══ Exercise data ══

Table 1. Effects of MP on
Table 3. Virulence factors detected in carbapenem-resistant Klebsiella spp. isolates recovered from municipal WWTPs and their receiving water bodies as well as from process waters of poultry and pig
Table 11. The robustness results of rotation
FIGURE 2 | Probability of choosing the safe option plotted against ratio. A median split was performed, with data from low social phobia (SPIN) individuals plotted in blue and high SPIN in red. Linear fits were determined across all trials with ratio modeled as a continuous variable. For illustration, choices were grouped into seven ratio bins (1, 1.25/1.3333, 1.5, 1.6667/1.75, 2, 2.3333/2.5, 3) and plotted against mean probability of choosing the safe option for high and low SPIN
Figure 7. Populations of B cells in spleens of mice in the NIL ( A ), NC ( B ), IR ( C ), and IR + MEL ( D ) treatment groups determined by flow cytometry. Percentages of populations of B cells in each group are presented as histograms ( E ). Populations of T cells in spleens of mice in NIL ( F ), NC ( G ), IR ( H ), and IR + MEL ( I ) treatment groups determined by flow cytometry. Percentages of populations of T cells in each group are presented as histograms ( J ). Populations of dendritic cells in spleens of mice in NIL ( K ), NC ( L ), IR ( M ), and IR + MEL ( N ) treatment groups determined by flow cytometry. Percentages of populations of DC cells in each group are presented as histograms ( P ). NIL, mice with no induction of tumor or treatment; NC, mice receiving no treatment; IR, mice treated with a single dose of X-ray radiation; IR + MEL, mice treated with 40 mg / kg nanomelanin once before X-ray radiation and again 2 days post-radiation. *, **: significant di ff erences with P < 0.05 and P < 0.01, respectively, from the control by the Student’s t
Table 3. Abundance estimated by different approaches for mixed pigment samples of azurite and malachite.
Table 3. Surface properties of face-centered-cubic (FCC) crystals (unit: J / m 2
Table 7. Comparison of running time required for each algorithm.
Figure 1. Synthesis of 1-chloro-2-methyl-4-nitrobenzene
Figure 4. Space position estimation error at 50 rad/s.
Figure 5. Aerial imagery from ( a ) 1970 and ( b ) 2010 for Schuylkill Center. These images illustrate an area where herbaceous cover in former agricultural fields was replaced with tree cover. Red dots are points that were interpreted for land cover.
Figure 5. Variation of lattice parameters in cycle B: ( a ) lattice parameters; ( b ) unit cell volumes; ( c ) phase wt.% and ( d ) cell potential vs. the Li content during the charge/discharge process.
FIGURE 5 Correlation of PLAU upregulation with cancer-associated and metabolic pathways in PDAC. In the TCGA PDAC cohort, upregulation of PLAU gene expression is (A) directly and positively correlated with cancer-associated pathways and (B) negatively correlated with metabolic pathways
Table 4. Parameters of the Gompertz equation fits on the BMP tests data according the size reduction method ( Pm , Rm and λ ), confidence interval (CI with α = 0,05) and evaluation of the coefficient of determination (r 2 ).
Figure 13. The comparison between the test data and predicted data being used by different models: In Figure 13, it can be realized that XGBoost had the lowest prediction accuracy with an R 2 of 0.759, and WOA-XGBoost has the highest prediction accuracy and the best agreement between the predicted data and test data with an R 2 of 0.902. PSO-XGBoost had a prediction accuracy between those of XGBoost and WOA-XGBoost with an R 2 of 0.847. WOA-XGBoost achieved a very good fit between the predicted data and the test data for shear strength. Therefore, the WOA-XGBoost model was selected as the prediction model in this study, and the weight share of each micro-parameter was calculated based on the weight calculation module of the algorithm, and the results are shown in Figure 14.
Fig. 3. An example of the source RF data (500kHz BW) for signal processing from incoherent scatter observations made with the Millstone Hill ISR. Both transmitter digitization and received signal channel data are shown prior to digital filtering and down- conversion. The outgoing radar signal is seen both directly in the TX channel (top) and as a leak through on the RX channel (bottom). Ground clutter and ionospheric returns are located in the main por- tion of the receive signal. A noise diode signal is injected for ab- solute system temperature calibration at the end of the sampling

═══

• _Work required_:
With nothing added or dropped, write out every entry.

• _Solution_:
Table 1. Effects of MP on
Table 3. Virulence factors detected in carbapenem-resistant Klebsiella spp. isolates recovered from municipal WWTPs and their receiving water bodies as well as from process waters of poultry and pig
Table 11. The robustness results of rotation
FIGURE 2 | Probability of choosing the safe option plotted against ratio. A median split was performed, with data from low social phobia (SPIN) individuals plotted in blue and high SPIN in red. Linear fits were determined across all trials with ratio modeled as a continuous variable. For illustration, choices were grouped into seven ratio bins (1, 1.25/1.3333, 1.5, 1.6667/1.75, 2, 2.3333/2.5, 3) and plotted against mean probability of choosing the safe option for high and low SPIN
Figure 7. Populations of B cells in spleens of mice in the NIL ( A ), NC ( B ), IR ( C ), and IR + MEL ( D ) treatment groups determined by flow cytometry. Percentages of populations of B cells in each group are presented as histograms ( E ). Populations of T cells in spleens of mice in NIL ( F ), NC ( G ), IR ( H ), and IR + MEL ( I ) treatment groups determined by flow cytometry. Percentages of populations of T cells in each group are presented as histograms ( J ). Populations of dendritic cells in spleens of mice in NIL ( K ), NC ( L ), IR ( M ), and IR + MEL ( N ) treatment groups determined by flow cytometry. Percentages of populations of DC cells in each group are presented as histograms ( P ). NIL, mice with no induction of tumor or treatment; NC, mice receiving no treatment; IR, mice treated with a single dose of X-ray radiation; IR + MEL, mice treated with 40 mg / kg nanomelanin once before X-ray radiation and again 2 days post-radiation. *, **: significant di ff erences with P < 0.05 and P < 0.01, respectively, from the control by the Student’s t
Table 3. Abundance estimated by different approaches for mixed pigment samples of azurite and malachite.
Table 3. Surface properties of face-centered-cubic (FCC) crystals (unit: J / m 2
Table 7. Comparison of running time required for each algorithm.
Figure 1. Synthesis of 1-chloro-2-methyl-4-nitrobenzene
Figure 4. Space position estimation error at 50 rad/s.
Figure 5. Aerial imagery from ( a ) 1970 and ( b ) 2010 for Schuylkill Center. These images illustrate an area where herbaceous cover in former agricultural fields was replaced with tree cover. Red dots are points that were interpreted for land cover.
Figure 5. Variation of lattice parameters in cycle B: ( a ) lattice parameters; ( b ) unit cell volumes; ( c ) phase wt.% and ( d ) cell potential vs. the Li content during the charge/discharge process.
FIGURE 5 Correlation of PLAU upregulation with cancer-associated and metabolic pathways in PDAC. In the TCGA PDAC cohort, upregulation of PLAU gene expression is (A) directly and positively correlated with cancer-associated pathways and (B) negatively correlated with metabolic pathways
Table 4. Parameters of the Gompertz equation fits on the BMP tests data according the size reduction method ( Pm , Rm and λ ), confidence interval (CI with α = 0,05) and evaluation of the coefficient of determination (r 2 ).
Figure 13. The comparison between the test data and predicted data being used by different models: In Figure 13, it can be realized that XGBoost had the lowest prediction accuracy with an R 2 of 0.759, and WOA-XGBoost has the highest prediction accuracy and the best agreement between the predicted data and test data with an R 2 of 0.902. PSO-XGBoost had a prediction accuracy between those of XGBoost and WOA-XGBoost with an R 2 of 0.847. WOA-XGBoost achieved a very good fit between the predicted data and the test data for shear strength. Therefore, the WOA-XGBoost model was selected as the prediction model in this study, and the weight share of each micro-parameter was calculated based on the weight calculation module of the algorithm, and the results are shown in Figure 14.
Fig. 3. An example of the source RF data (500kHz BW) for signal processing from incoherent scatter observations made with the Millstone Hill ISR. Both transmitter digitization and received signal channel data are shown prior to digital filtering and down- conversion. The outgoing radar signal is seen both directly in the TX channel (top) and as a leak through on the RX channel (bottom). Ground clutter and ionospheric returns are located in the main por- tion of the receive signal. A noise diode signal is injected for ab- solute system temperature calibration at the end of the sampling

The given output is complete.